### Directions
Below are the records; collect from them each line containing the string "MIXTES".

### Records for the exercise
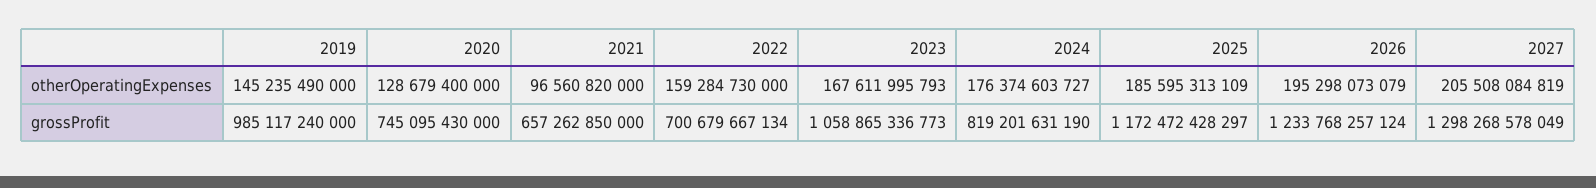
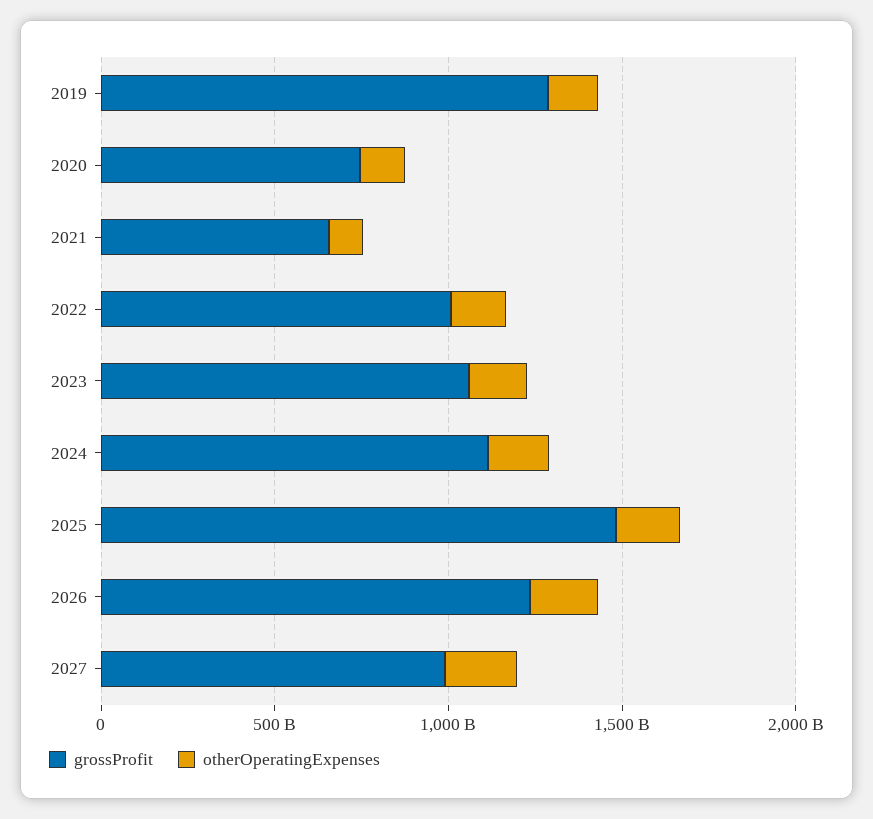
grossProfit, 2019: 985117240000 -> 1300000000000
grossProfit, 2022: 700679667134 -> 1000000000000
grossProfit, 2024: 819201631190 -> 1100000000000
grossProfit, 2025: 1172472428297 -> 1500000000000
grossProfit, 2027: 1298268578049 -> 1000000000000

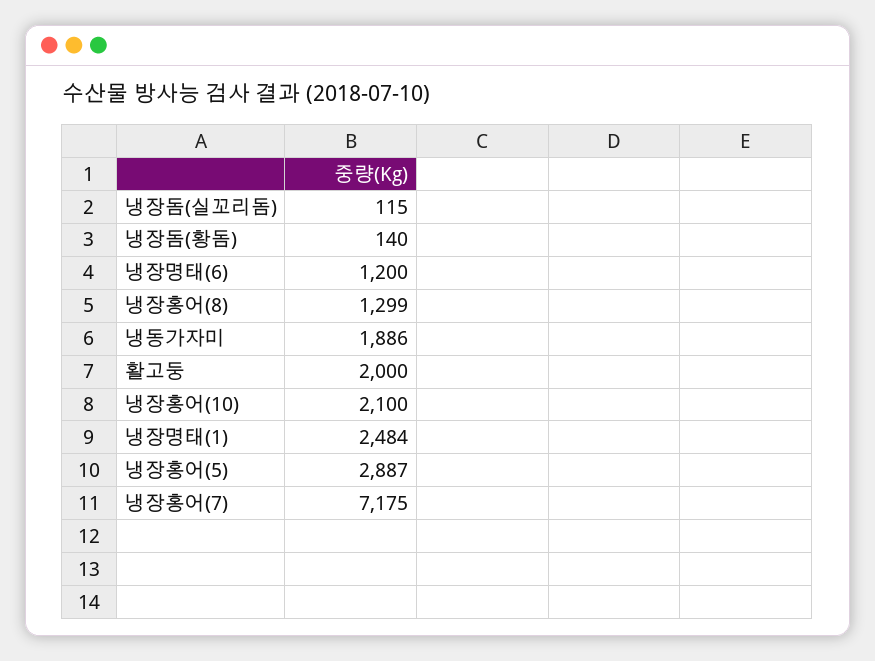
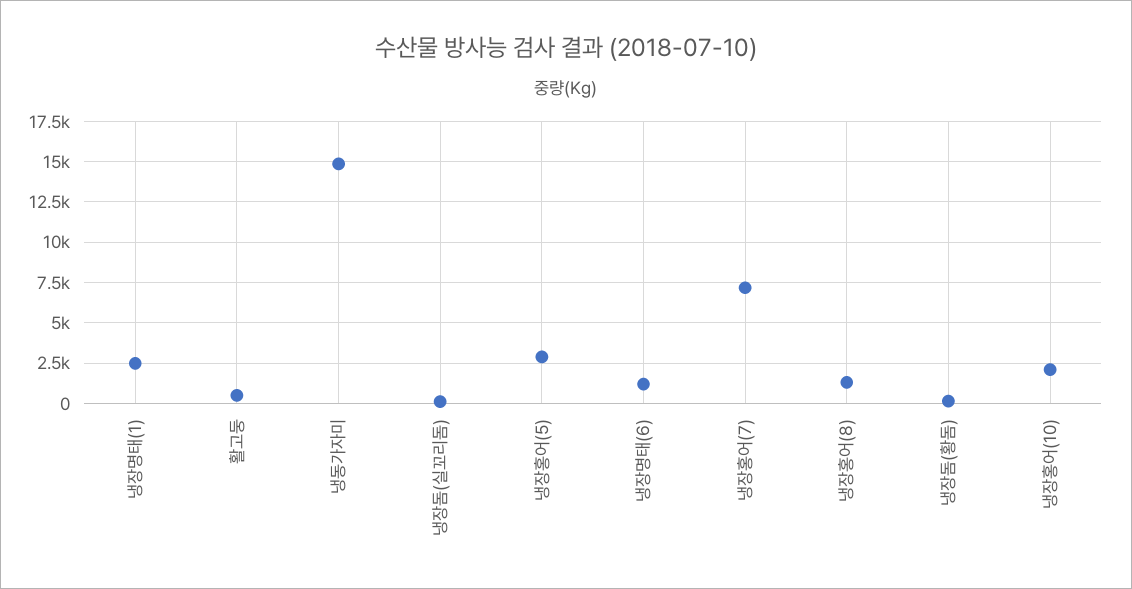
냉동가자미: 1886 -> 15000
활고둥: 2000 -> 500

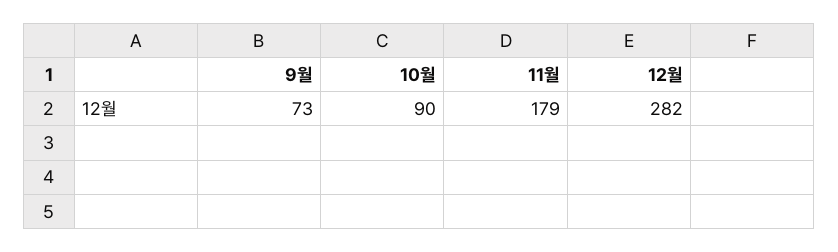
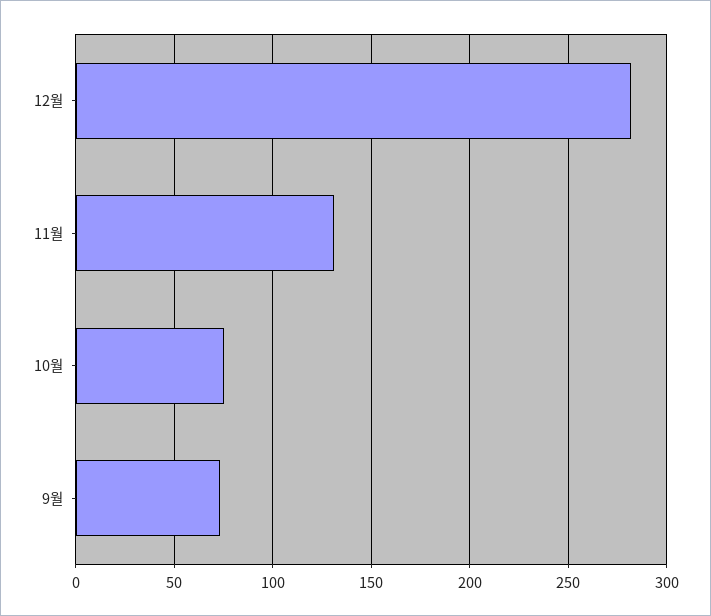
10월: 90 -> 75
11월: 179 -> 130

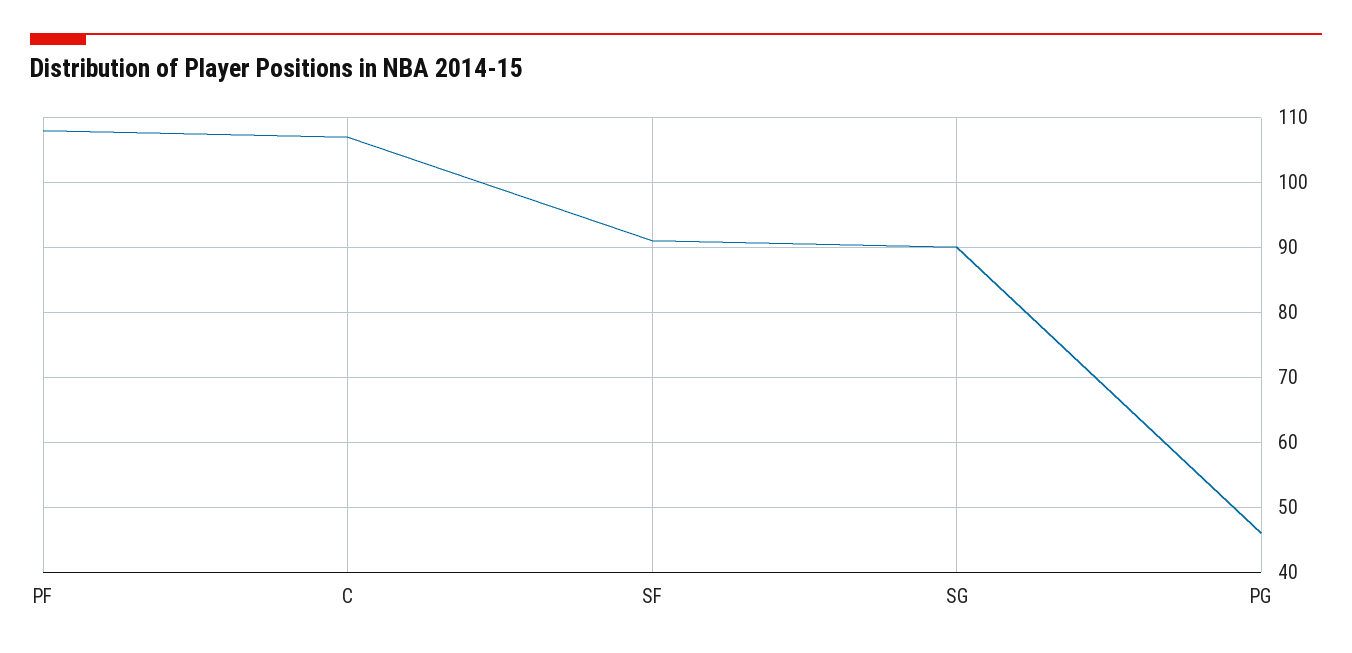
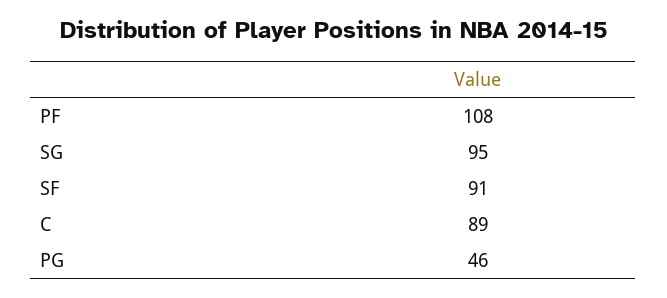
C: 107 -> 89
SG: 90 -> 95

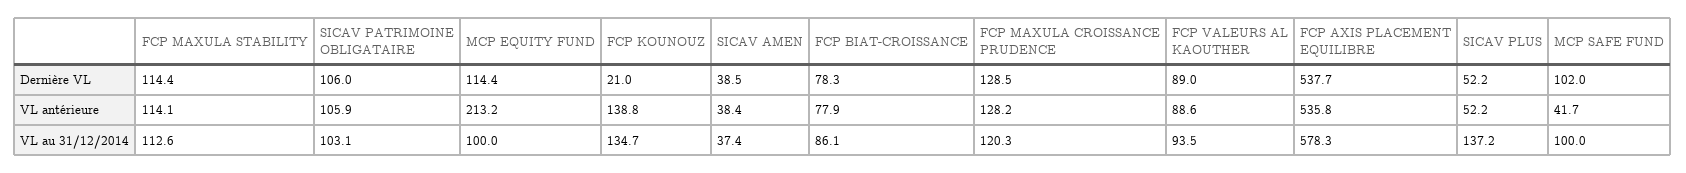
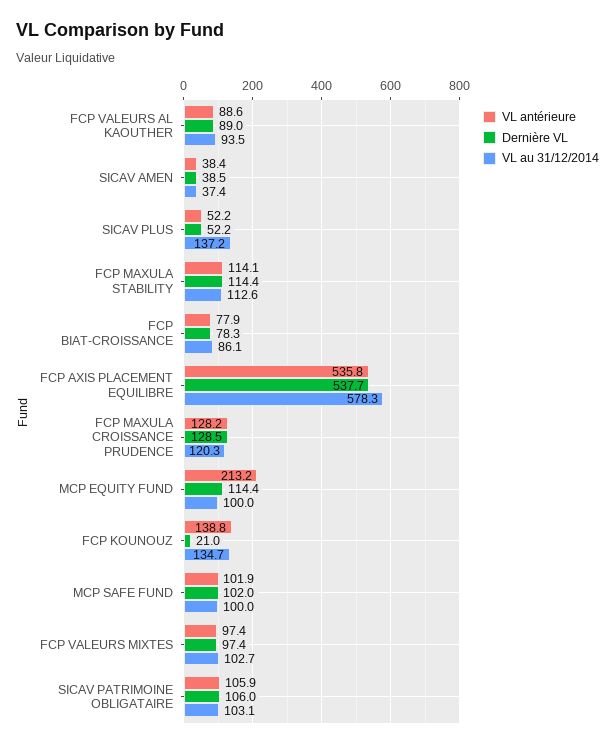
VL antérieure, MCP SAFE FUND: 41.7 -> 101.9
VL antérieure, FCP VALEURS MIXTES: none -> 97.4
Dernière VL, FCP VALEURS MIXTES: none -> 97.4
VL au 31/12/2014, FCP VALEURS MIXTES: none -> 102.7

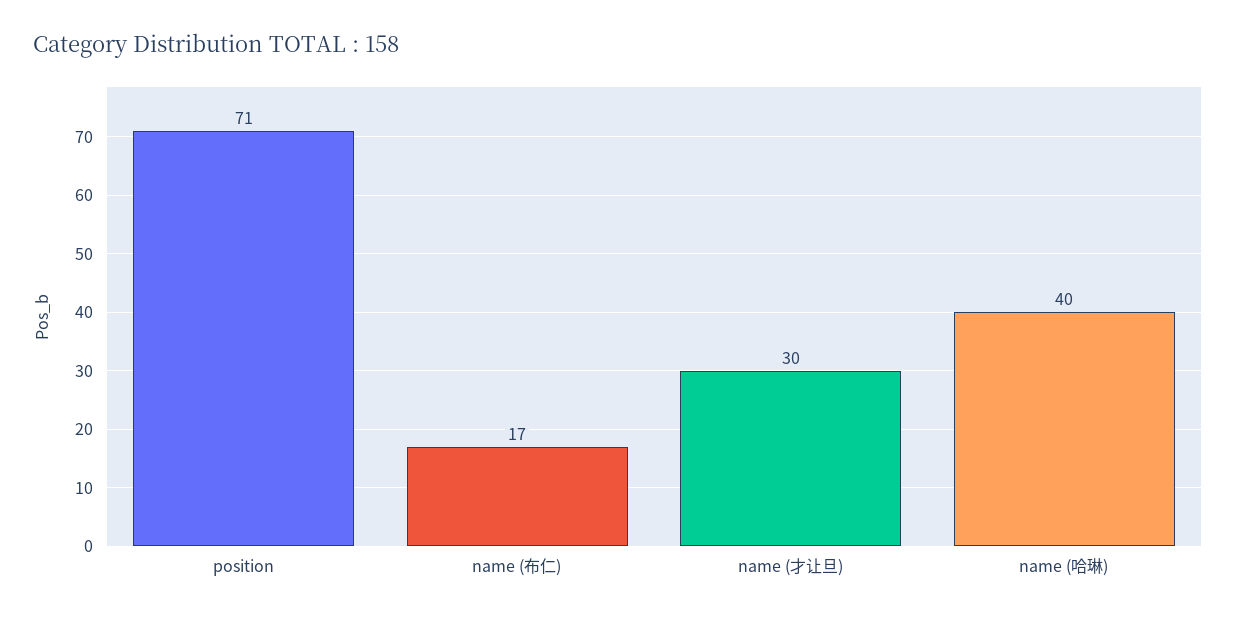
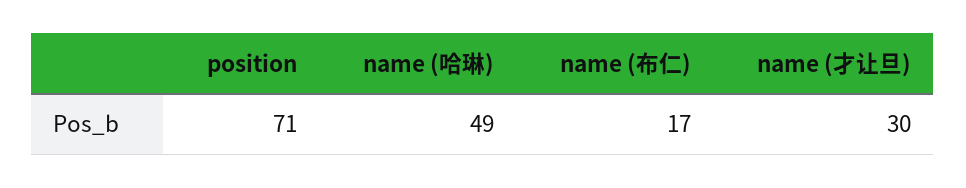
name (哈琳): 40 -> 49

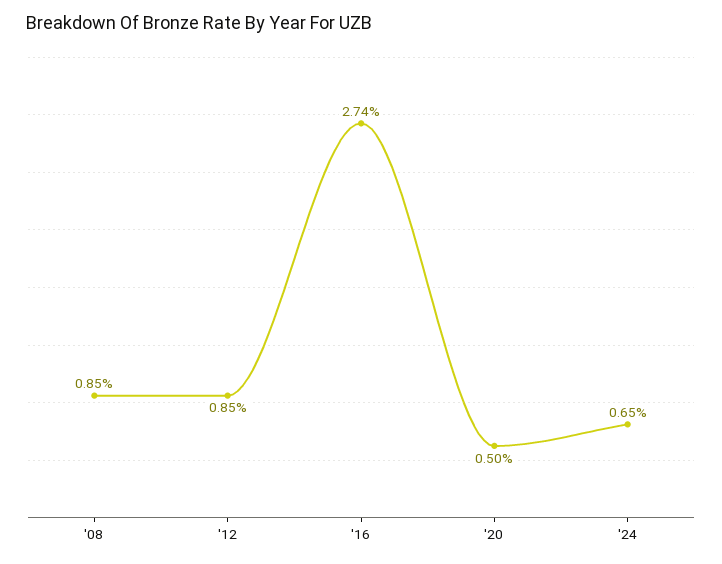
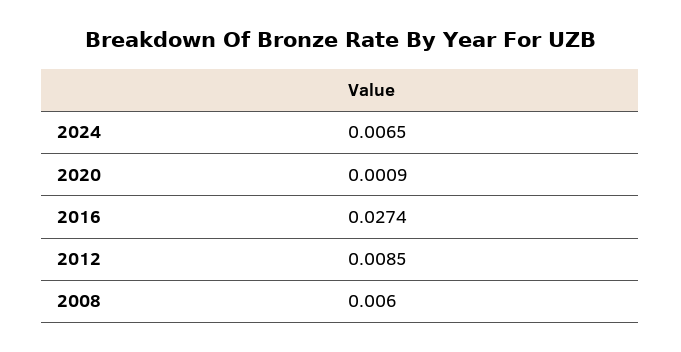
'08: 0.0085 -> 0.006
'20: 0.005 -> 0.0009

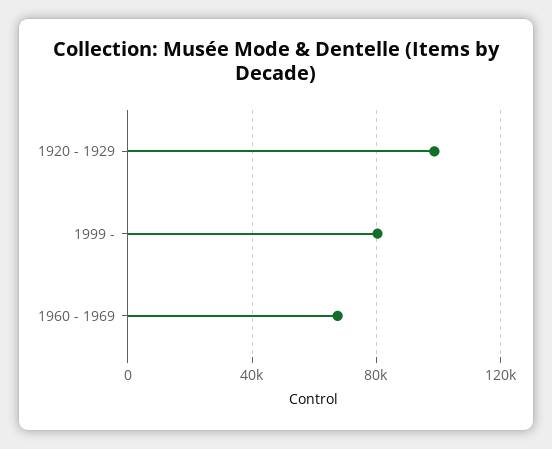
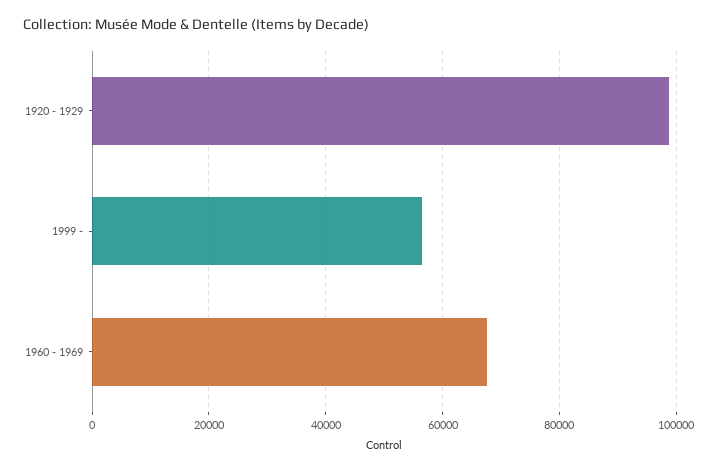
1999 -: 80000 -> 56000

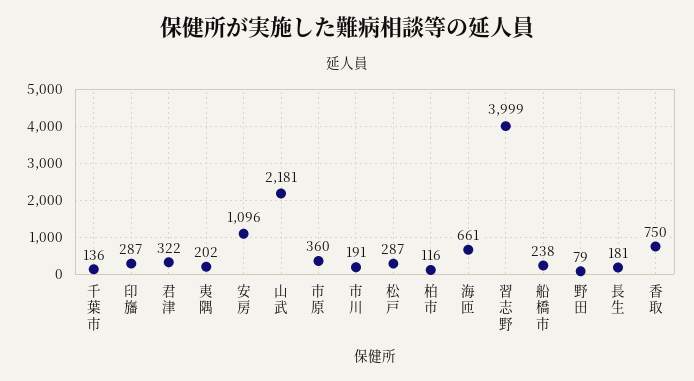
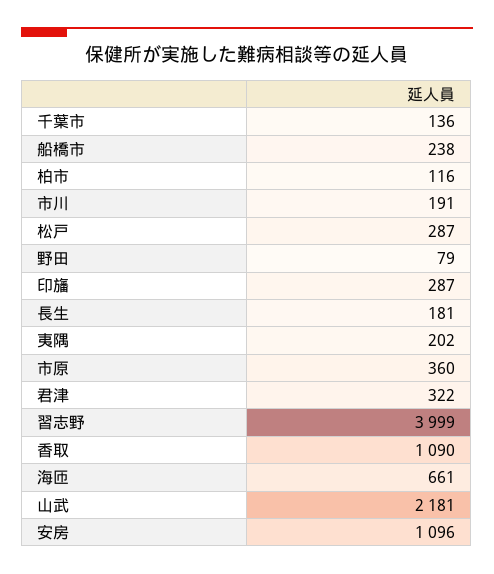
香取: 750 -> 1090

### Final answer
VL antérieure, FCP VALEURS MIXTES: none -> 97.4
Dernière VL, FCP VALEURS MIXTES: none -> 97.4
VL au 31/12/2014, FCP VALEURS MIXTES: none -> 102.7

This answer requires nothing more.